Dans un marché libéralisé, il sera important de générer des investissements suffisants dans de nouvelles centrales, lorsque les stations anciennes sont hors service.

14. Alors que la Commission européenne est importante afin de fournir un cadre pour les questions énergétiques supra-nationales telles que l'harmonisation des normes, l'application de la législation sur la concurrence loyale à travers les frontières, la stimulation de l'évolution des objectifs communs permettant d'être remplies, l'achèvement de la Marché européen de l'énergie interne, l'élaboration d'une politique étrangère appropriée en matière d'énergie, ou la mise à disposition des fonds, la responsabilité directe de la politique énergétique devrait rester à un niveau national. Le principe de subsidiarité doit continuer à être appliquées dans un avenir prévisible, tandis que le FECER accepte que, dans le long terme, il se pourrait bien donner un sens à élaborer un cadre structurel, en vertu de laquelle la Commission européenne d'obtenir des compétences élargies en matière de politique énergétique. Une enquête approfondie doit être effectuée sur les avantages de ces compétences élargies, et sur la mesure nécessaire à l'élargissement tels.

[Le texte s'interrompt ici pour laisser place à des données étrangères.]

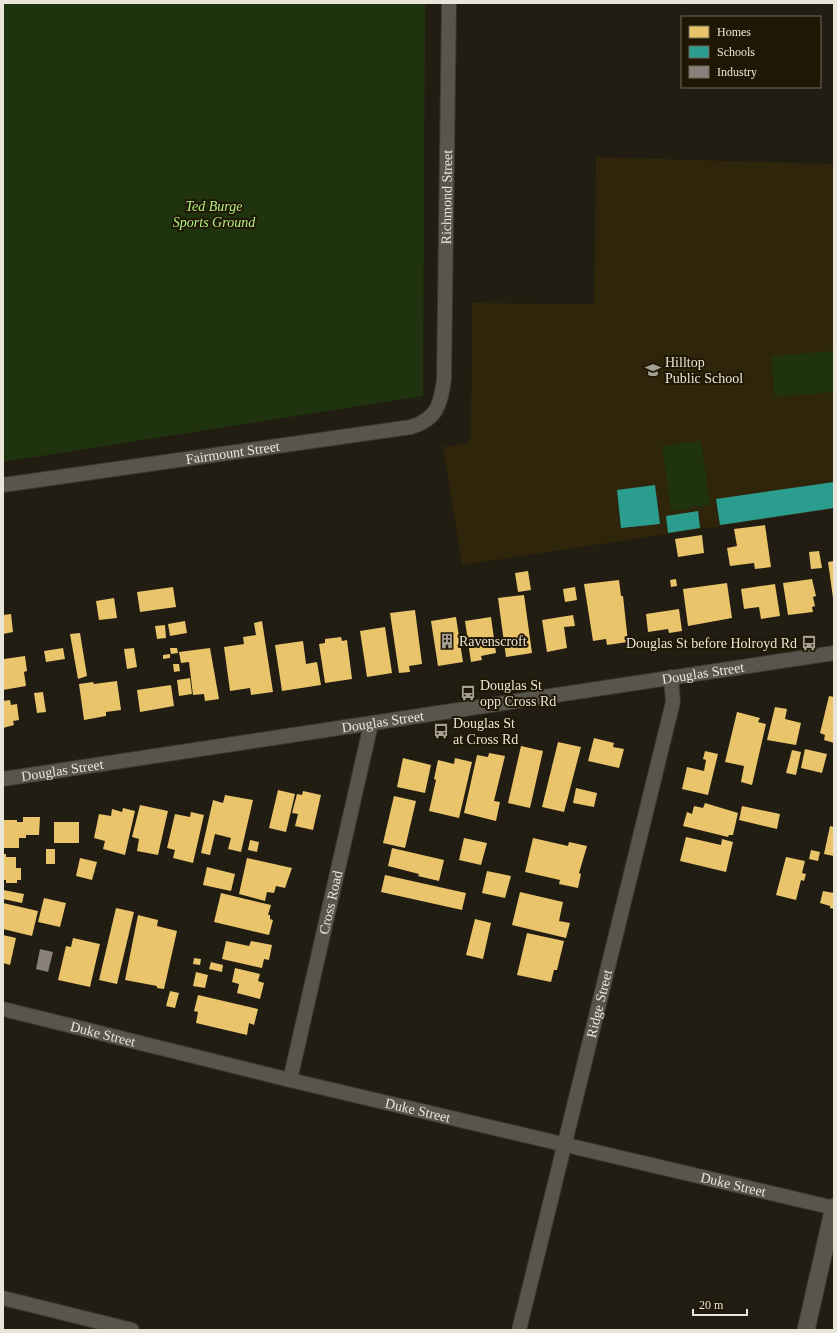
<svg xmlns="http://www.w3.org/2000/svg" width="837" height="1333" viewBox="0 0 837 1333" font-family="Georgia,serif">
<rect width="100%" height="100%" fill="#221d12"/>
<polygon fill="#2f250b" points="596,157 834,164 834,509 462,565 443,447 465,444 471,436 472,303 594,304"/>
<g fill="#1f330e">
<polygon points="3,3 425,3 423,396 3,462"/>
<polygon points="834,351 834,392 775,397 771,356"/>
<polygon points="701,441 710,505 671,511 662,446"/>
</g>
<g fill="#e9c46a">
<polygon points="765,525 771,567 755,569 754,563 730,566 727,548 737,546 734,529"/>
<polygon points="702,535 704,553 678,557 675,539"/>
<polygon points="819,551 822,568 811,569 809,552"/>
<polygon points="834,561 834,598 833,598 828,562"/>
<polygon points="528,571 531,590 518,592 515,573"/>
<polygon points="676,579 677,586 671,587 670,580"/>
<polygon points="812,579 816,596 813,597 815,606 812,607 813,612 788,615 783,583"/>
<polygon points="619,580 621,596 623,596 628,642 607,645 606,639 593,641 584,584"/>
<polygon points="727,583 732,618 688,626 683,589"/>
<polygon points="775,584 780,616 761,619 759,607 744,609 741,589"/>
<polygon points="173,587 176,607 140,612 137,592"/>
<polygon points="575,587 577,600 565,602 563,589"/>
<polygon points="524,595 532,653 506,657 498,598"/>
<polygon points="114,598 117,618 99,620 96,601"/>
<polygon points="679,609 682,631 669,633 668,629 648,632 646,614"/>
<polygon points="415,610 422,664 409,666 410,672 399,673 390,613"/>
<polygon points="11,614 13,632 3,634 3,615"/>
<polygon points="573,615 575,626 564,627 567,648 547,652 542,620"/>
<polygon points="456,617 463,662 438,666 431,621"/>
<polygon points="491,617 496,653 481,656 482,660 471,662 465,621"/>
<polygon points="185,621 187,633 170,636 168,624"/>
<polygon points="262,621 273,692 251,695 250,688 230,691 224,647 244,644 243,637 256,635 254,623"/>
<polygon points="165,625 166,638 157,639 155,626"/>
<polygon points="385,627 392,673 367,677 360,631"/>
<polygon points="80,633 87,676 78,679 70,634"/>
<polygon points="341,637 342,641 347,640 352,679 325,683 319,644 325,643 325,639"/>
<polygon points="303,641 306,664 317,662 321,685 282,691 275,645"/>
<polygon points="63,648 65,659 46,662 44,651"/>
<polygon points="134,648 137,667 127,669 124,649"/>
<polygon points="170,648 177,648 178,653 171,654"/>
<polygon points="210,648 219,699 205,701 204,694 193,695 189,662 181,663 179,652"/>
<polygon points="170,654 170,658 163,659 163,655"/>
<polygon points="3,655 4,659 25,656 27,671 24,672 26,686 3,690"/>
<polygon points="173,664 179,664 180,671 174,672"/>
<polygon points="190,678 192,694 179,696 177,680"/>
<polygon points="117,681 121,710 106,712 106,716 84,720 79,684 93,682 94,684"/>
<polygon points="171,685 174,706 140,712 137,690"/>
<polygon points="43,692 46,712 37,713 34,693"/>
<polygon points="829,696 834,697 834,743 824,740 825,735 820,733"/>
<polygon points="10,700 11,705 17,704 19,720 13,721 14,725 3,728 3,701"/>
<polygon points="775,707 787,709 785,719 801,723 796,745 767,740"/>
<polygon points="737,712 760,718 758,722 766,724 752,785 741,782 744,766 725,762"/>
<polygon points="594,738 614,743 613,747 624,749 619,768 588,761"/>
<polygon points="558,742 581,747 564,812 542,807"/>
<polygon points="521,746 543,751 530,808 508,803"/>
<polygon points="805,749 827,754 822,773 801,768"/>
<polygon points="792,750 801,752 796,775 786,773"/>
<polygon points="705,751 718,754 708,795 682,789 687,767 704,771 706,760 703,759"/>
<polygon points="489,753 505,756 494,801 500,802 496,821 464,813 477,755 488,757"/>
<polygon points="403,758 431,765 425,793 397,787"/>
<polygon points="455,758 472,762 459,818 429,811 436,780 434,779 438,760 454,764"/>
<polygon points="576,788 597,793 594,807 573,803"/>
<polygon points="278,790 295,794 286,832 269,828"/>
<polygon points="303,791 321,795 313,830 295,826 298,814 292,813 297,794 302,795"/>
<polygon points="225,795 253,800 241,852 228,849 231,838 215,834 210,855 201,853 213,800 223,803"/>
<polygon points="394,796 416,801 405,848 383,843"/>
<polygon points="705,803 738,813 733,835 729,835 728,837 683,826 687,812 692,814 694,806 703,808"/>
<polygon points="140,805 168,811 158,855 137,851 139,839 132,837"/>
<polygon points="742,806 780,814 777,829 739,820"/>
<polygon points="123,808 135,811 125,855 103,849 105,841 94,838 99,814 111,816 112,809 122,812"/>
<polygon points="191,812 204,815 193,863 173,858 175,850 167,848 175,814 190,817"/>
<polygon points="23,817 40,817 39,835 26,835 26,838 19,838 19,848 3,848 3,820 17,820 17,822 23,822"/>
<rect x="54" y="822" width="25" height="21"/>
<polygon points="830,826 834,827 834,856 824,854"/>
<polygon points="686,837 721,845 722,839 733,842 726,872 680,861"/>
<polygon points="464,838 487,843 481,865 459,860"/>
<polygon points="533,838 568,846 569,842 587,846 579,873 581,874 578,888 559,884 560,880 525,872"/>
<polygon points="250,840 259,842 257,852 248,850"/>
<polygon points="392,848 444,860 439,881 418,876 419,874 388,866"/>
<rect x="46" y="849" width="9" height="15"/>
<polygon points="811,850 820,852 818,861 809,859"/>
<polygon points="3,854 6,854 6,857 16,857 16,868 21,868 21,880 17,880 17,883 6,883 6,880 3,880"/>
<polygon points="786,857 805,861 802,873 806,874 804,881 801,880 796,900 776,895"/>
<polygon points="80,858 97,862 92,880 76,876"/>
<polygon points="247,858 292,868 285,888 276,886 274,893 267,892 265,901 239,894"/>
<polygon points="207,867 235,874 231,891 203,885"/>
<polygon points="487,871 511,876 505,898 482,893"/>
<polygon points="385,875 466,893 462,910 381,892"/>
<polygon points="3,890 24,894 22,903 3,899"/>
<polygon points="823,891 834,893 834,909 830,908 830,906 820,903"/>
<polygon points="520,892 563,902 559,921 570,923 566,938 512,925"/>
<polygon points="221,893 271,905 268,915 270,915 270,919 273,920 269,935 214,922"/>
<polygon points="44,898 66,903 60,927 38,922"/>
<polygon points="3,903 38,911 32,936 3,929"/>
<polygon points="116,908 134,912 117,984 99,980"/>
<polygon points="138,915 158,920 157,926 177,931 164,989 157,988 157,986 125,980"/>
<polygon points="475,919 491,923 483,959 466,955"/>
<polygon points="527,933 564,941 557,970 554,970 551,982 517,975"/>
<polygon points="3,935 16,938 10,965 3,963"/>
<polygon points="73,938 100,944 90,987 58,980 66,946 71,947"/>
<polygon points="226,941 249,946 251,941 272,945 269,960 264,959 262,968 222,959"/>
<polygon points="194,958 201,959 200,965 193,964"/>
<polygon points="211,962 223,965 222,972 209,969"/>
<polygon points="235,968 260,974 258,981 264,983 260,999 237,993 239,984 232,982"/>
<polygon points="196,972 208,975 205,988 193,986"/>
<polygon points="170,991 179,993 175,1008 166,1006"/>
<polygon points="198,995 258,1009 254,1025 249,1023 247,1035 196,1023 198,1012 194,1011"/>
</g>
<g fill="#2a9d8f">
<polygon points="834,482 834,508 720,525 716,499"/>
<polygon points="655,485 660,524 621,528 617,490"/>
<polygon points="698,511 700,528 668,533 666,516"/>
</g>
<polygon fill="#8a817c" points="40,949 53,952 48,972 36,969"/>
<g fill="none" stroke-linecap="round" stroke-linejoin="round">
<defs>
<g id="minor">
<path id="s1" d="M3,485L411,427C437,419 441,404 444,379L449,3"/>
<path id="s2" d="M3,779L834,653"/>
<path id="s3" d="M3,1009L290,1080L834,1208"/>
<path id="s4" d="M290,1080L371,724"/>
<polyline points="3,1298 132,1330"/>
<path id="s5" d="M519,1330L673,702L671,677"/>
</g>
<polyline id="tertiary" points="806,1330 834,1207"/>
</defs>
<use href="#minor" stroke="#3b3830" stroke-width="16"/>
<use href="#tertiary" stroke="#3b3830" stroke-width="19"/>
<use href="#minor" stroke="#58554d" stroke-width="14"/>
<use href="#tertiary" stroke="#58554d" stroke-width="17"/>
</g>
<defs>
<symbol id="school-bare" viewBox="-9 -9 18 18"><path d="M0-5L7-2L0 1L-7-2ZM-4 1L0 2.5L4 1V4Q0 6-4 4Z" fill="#a49f93" stroke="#1f1704" stroke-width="2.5" paint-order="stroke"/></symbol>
<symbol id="building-bare" viewBox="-9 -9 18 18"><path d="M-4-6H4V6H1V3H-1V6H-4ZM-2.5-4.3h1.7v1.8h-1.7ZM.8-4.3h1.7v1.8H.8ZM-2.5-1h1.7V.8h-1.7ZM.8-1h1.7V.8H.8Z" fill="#a49f93" stroke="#1f1704" stroke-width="2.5" paint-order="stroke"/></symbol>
<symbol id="bus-bare" viewBox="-9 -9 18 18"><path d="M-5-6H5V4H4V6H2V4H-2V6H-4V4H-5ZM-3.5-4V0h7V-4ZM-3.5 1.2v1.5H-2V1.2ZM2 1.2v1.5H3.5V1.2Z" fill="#a49f93" stroke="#1f1704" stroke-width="2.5" paint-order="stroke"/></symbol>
</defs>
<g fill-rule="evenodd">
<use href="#school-bare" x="642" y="359" width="22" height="22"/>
<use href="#building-bare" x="436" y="630" width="22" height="22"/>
<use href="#bus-bare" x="798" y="632" width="22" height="22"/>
<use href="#bus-bare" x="457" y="682" width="22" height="22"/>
<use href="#bus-bare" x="430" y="720" width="22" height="22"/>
</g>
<g text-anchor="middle" stroke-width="4" stroke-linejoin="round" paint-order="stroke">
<g font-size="14" fill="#eae5d9" stroke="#1f1704">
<text dy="5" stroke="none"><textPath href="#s1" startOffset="657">Richmond Street</textPath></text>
<text dy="5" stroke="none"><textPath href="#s1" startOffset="232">Fairmount Street</textPath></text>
<text dy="5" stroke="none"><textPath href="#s2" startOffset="708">Douglas Street</textPath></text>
<text dy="5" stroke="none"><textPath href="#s2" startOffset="384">Douglas Street</textPath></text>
<text dy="5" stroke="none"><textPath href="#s2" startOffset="60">Douglas Street</textPath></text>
<text dy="5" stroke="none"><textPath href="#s4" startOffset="182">Cross Road</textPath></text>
<text dy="5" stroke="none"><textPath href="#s5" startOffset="336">Ridge Street</textPath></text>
<text dy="5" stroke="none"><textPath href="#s3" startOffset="103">Duke Street</textPath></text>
<text dy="5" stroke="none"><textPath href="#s3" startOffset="427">Duke Street</textPath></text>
<text dy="5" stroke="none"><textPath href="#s3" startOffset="751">Duke Street</textPath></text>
</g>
<g font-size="14" font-style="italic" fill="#aef07f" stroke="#1f1704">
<text x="214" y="211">Ted Burge<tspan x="214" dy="16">Sports Ground</tspan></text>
</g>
<g font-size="14" fill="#eae5d9" stroke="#1f1704" text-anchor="start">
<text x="665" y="367">Hilltop<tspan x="665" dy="16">Public School</tspan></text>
<text x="459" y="646">Ravenscroft</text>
<text x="797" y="648" text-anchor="end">Douglas St before Holroyd Rd</text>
<text x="480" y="690">Douglas St<tspan x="480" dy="16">opp Cross Rd</tspan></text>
<text x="453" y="728">Douglas St<tspan x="453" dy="16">at Cross Rd</tspan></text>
</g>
</g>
<rect width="837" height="1333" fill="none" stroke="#eae5d9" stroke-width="8"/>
<rect x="681" y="16" width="140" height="72" fill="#1f1704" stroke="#706959"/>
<rect x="689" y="26" width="20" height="12" fill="#e9c46a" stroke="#706959"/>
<text x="717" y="36" font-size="12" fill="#eae5d9">Homes</text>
<rect x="689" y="46" width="20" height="12" fill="#2a9d8f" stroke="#706959"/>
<text x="717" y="56" font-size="12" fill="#eae5d9">Schools</text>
<rect x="689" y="66" width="20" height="12" fill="#8a817c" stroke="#706959"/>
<text x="717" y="76" font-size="12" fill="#eae5d9">Industry</text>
<path d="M693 1309v6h54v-6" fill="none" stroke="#eae5d9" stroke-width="2"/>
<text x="699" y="1309" font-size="12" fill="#eae5d9" stroke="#1f1704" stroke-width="3" paint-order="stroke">20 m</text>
</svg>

Législation de l'UE dans le but de forcer un dégroupage de la propriété de la production d'énergie de transmission d'énergie, et la distribution de l'énergie n'est pas jugée nécessaire par le FECER. La concurrence, des marchés ouverts et des investissements adéquats dans les réseaux peuvent être atteints sans une telle législation, et sans la création d'une autorité de régulation européenne unique, tandis qu'une coopération plus étroite entre les régulateurs nationaux indépendants semble utile. Dans tous les cas, les expériences futures avec la séparation juridique dans un marché libéralisé et réglementé devra être évaluée en premier, avant que des mesures soient prises.

15. Tous les défis mentionnés ci-dessus, tels que l'augmentation continue de la demande mondiale forte de l'énergie, l'augmentation des importations d'énergie dépendance de l'Europe et le changement climatique causé par les émissions de CO2, nécessite une expansion de la R & D axée sur les solutions innovantes. Plus d'argent devrait être consacré à la R & D tels par les autorités publiques - à un niveau national et européen - et le secteur privé. Une autre amélioration des normes technologiques dans l'industrie européenne de l'énergie ne sera pas seulement avoir un effet positif sur la situation de l'approvisionnement énergétique en Europe, mais aussi de stimuler les exportations de technologies de pointe à d'autres pays.